Duff adds his version. “When I saw the commotion, I thought Ali and Pablo were fighting. Ali had her hands up in the air; Pablo was pacing back and forth looking pissed. Then I saw the glass everywhere. I couldn’t believe it!”

“Seriously, you guys,” I say, “We’ve traveled all around the world — to India, to South Africa, a place that is world-renowned for its crime, to the Middle East — and nothing happened to us. Here we are back in the US, and we get robbed. How ironic.”

The good news is we’re all okay. We did lose some valuable equipment, but it was insured. And the president of Lewis and Clark Community College, who hosted us for a roundtable discussion with scientists and representatives of environmental non-profits and the US government earlier this morning, offered to help get the Aussies on the flight to New Orleans tomorrow with only photocopies of their passports. In short, all is well.

Let’s talk about the other heist—the one being pulled on our entire country by certain lobbyists for agro-business and political representatives. In 2006, the US government paid $7 billion in subsidies to farmers for the production of corn ethanol, a biofuel.

But corn ethanol is like the punch line of a Jon Stewart joke on The Daily Show: it offers no environmental advantages, and makes no sense from an economic standpoint. “It takes a gallon of oil to make a gallon of corn ethanol,” comments John Chick of the Illinois Natural History Survey.

Corn also has a huge water footprint. This means if you take into account the amount of water it takes to produce corn, the cost to the environment is much higher. It required an average of 18 trillion gallons of water to produce 13.9 billion gallons of ethanol in the US in 2006. This is more water than the entire US population consumes for domestic use in a year, yet it only replaces three percent of our fuel needs.

So why are taxpayers footing the bill?

“It’s ridiculous,” says Christine Favilla of the Sierra Club, an environmental NGO. “We should absolutely be looking at other crops for biofuels.”

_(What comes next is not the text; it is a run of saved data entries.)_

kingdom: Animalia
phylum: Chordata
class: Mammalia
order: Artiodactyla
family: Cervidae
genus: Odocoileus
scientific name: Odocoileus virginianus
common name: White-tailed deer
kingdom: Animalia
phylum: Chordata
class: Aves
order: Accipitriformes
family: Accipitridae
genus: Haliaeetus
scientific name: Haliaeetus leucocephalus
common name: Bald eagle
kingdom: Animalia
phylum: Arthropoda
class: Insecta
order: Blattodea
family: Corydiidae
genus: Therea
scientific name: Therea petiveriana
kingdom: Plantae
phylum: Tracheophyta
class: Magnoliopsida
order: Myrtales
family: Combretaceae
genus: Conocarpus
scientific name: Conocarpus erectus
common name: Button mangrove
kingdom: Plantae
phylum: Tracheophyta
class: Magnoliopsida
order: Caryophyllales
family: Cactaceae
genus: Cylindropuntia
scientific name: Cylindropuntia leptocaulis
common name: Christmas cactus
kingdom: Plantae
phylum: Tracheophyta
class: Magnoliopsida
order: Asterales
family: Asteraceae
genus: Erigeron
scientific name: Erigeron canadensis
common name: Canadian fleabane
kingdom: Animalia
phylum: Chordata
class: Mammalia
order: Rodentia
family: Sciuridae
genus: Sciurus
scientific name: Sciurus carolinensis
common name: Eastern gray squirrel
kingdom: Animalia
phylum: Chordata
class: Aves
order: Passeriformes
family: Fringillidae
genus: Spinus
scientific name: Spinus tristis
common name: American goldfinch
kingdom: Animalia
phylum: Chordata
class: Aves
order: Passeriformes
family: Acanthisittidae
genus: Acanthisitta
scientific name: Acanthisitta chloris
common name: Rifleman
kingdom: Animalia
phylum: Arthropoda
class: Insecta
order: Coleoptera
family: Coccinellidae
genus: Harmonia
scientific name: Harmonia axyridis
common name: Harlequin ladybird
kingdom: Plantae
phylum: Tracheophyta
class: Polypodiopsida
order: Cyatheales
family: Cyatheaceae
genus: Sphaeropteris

Bill Franz of the Environmental Protection Agency, a government regulatory body, has strong feelings on the subject, as well. “Instead of using corn for ethanol, farmers could be planting native species such as prairie grass and switchgrass, which don’t need much maintenance after the first year. In fact, you don’t even need to irrigate or fertilize these perennial plants, so the demands placed on water resources and the resulting pollution are far less.”

“With corn ethanol, we’re perpetuating a cycle that degrades our water supply,” Christine adds. “It’s not sustainable. Unfortunately, farmers are sticking to corn because they get financing for it. Let’s hope the current administration changes these policies and starts offering incentives for farmers to grow native grasses instead.”

Bill puts more of the responsibility on our shoulders. “It’s up to the public to tell the government what to do. This is a democracy; people are in charge. You have to speak out for what you want and make sure your public officials are doing their job right.”